In a typical radio communications network, wireless terminals, also known as mobile stations and/or user equipments (UEs), communicate via a Radio Access Network (RAN) to one or more core networks. The RAN covers a geographical area which is divided into cell areas, with each cell area being served by a base station, e.g., a radio base station (RBS), which in some networks may also be called, for example, a “NodeB” or “eNodeB”. A cell is a geographical area where radio coverage is provided by the radio base station at a base station site or an antenna site in case the antenna and the radio base station are not collocated. Each cell is identified by an identity within the local radio area, which is broadcast in the cell. Another identity identifying the cell uniquely in the whole mobile network is also broadcasted in the cell.

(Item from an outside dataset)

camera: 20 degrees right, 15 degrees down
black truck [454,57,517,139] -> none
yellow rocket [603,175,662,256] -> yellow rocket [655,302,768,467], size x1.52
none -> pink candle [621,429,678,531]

The base stations communicate over the air interface operating on radio frequencies with the user equipments within range of the base stations.
In some versions of the RAN, several base stations are typically connected, e.g., by landlines or microwave, to a controller node, such as a radio network controller (RNC) or a base station controller (BSC), which supervises and coordinates various activities of the plural base stations connected thereto. The RNCs are typically connected to one or more core networks.

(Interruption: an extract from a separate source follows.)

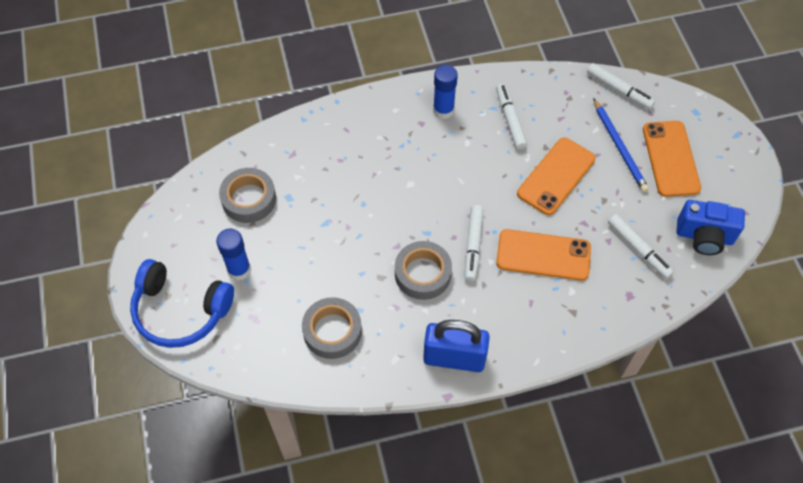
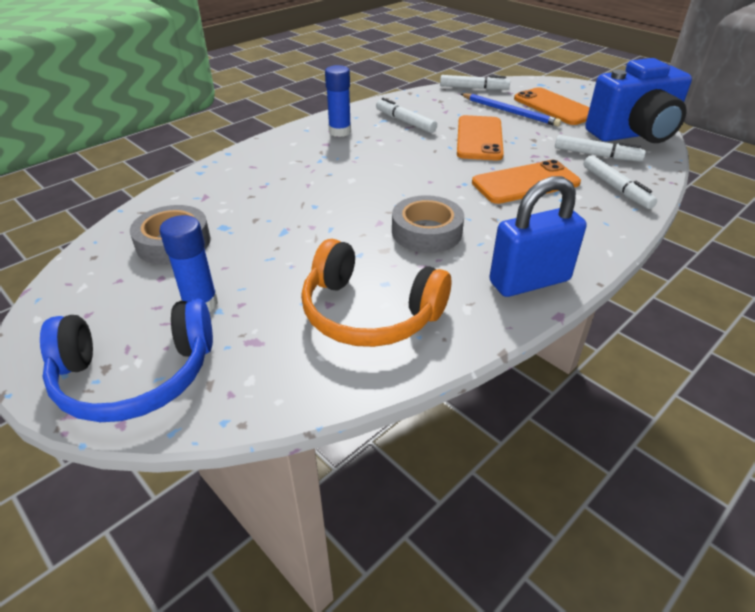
camera: 30 degrees left, 20 degrees down
grey tape [302,297,362,359] -> orange headphones [301,239,451,347]
white marker [465,205,483,281] -> white marker moved to [584,155,657,209]
blue camera [676,200,745,255] -> blue camera [585,58,692,143], size x1.54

A Universal Mobile Telecommunications System (UMTS) is a third generation mobile communication system, which evolved from the second generation (2G) Global System for Mobile Communications (GSM). The UMTS Terrestrial Radio Access Network (UTRAN) is essentially a RAN using Wideband Code Division Multiple Access (WCDMA) and/or High Speed Packet Access (HSPA) for user equipments. In a forum known as the Third Generation Partnership Project (3GPP), telecommunications suppliers propose and agree upon standards for e.g. third generation networks and further generations, and investigate enhanced data rate and radio capacity.
Specifications for the Evolved Packet System (EPS) have been completed within the 3GPP and this work continues in the coming 3GPP releases. The EPS comprises the Evolved Universal Terrestrial Radio Access Network (E-UTRAN), also known as the Long Term Evolution (LTE) radio access, and the Evolved Packet Core (EPC), also known as System Architecture Evolution (SAE) core network. E-UTRAN/LTE is a variant of a 3GPP radio access technology wherein the radio base stations are directly connected to the EPC core network rather than to RNCs. In general, in E-UTRAN/LTE the functions of a RNC are distributed between the radio base stations, e.g., eNodeBs in LTE, and the core network. As such, the RAN of an EPS has an essentially “flat” architecture comprising radio base stations without reporting to RNCs.
Packets are transported in a Core Network along paths in a transport network also referred to as a communications network herein. Today two broad category of transport networking is available. In one, called automatic, path selection is automatic, usually distributed, and, usually, follows the shortest path paradigm. Internet Protocol (IP) routing, IP/Multiprotocol label switching (MPLS), and Ethernet Shortest Path Bridging (SPB) clearly fall into this category. The other approach, called traffic engineering, is more circuit aware and relies on setting up explicit paths across the network with usually resource reservation included. Generalized MPLS (GMPLS), MPLS-Transport Profile (TP), Provider Backbone Bridges Transport Profile (PBB-TP) and Resource Reservation Protocol (RSVP) all fall into this category.
Automatic solutions are great and have low management burden. By most of the time relying on shortest paths they also achieve some form of low delay efficiency. They can be expanded with automatic fast reroute and Equal-Cost Multipath (ECMP) to increase reliability and network utilization. The automatic solutions, however, fail to offer Quality of Service (QoS) measures. Usually simple packet priorities or DiffServ handling accompanies them with no effort to guarantee any sort of bandwidth even in a soft way.
Traffic engineering solutions are focusing on reserving capacity to flows and are more suited to provide bandwidth guarantees, but path computation may be potentially very complicated if alternative paths want to be used for higher utilization. Also, robustness is usually achieved by reserving an alternative path, which is a waste of resources. Transport equipment, such as communication nodes, usually has very limited packet processing capabilities. A few priority or weighted fair queues, a few levels of drop precedence is what are usually available, since emphasis is on high throughput and low price per bit.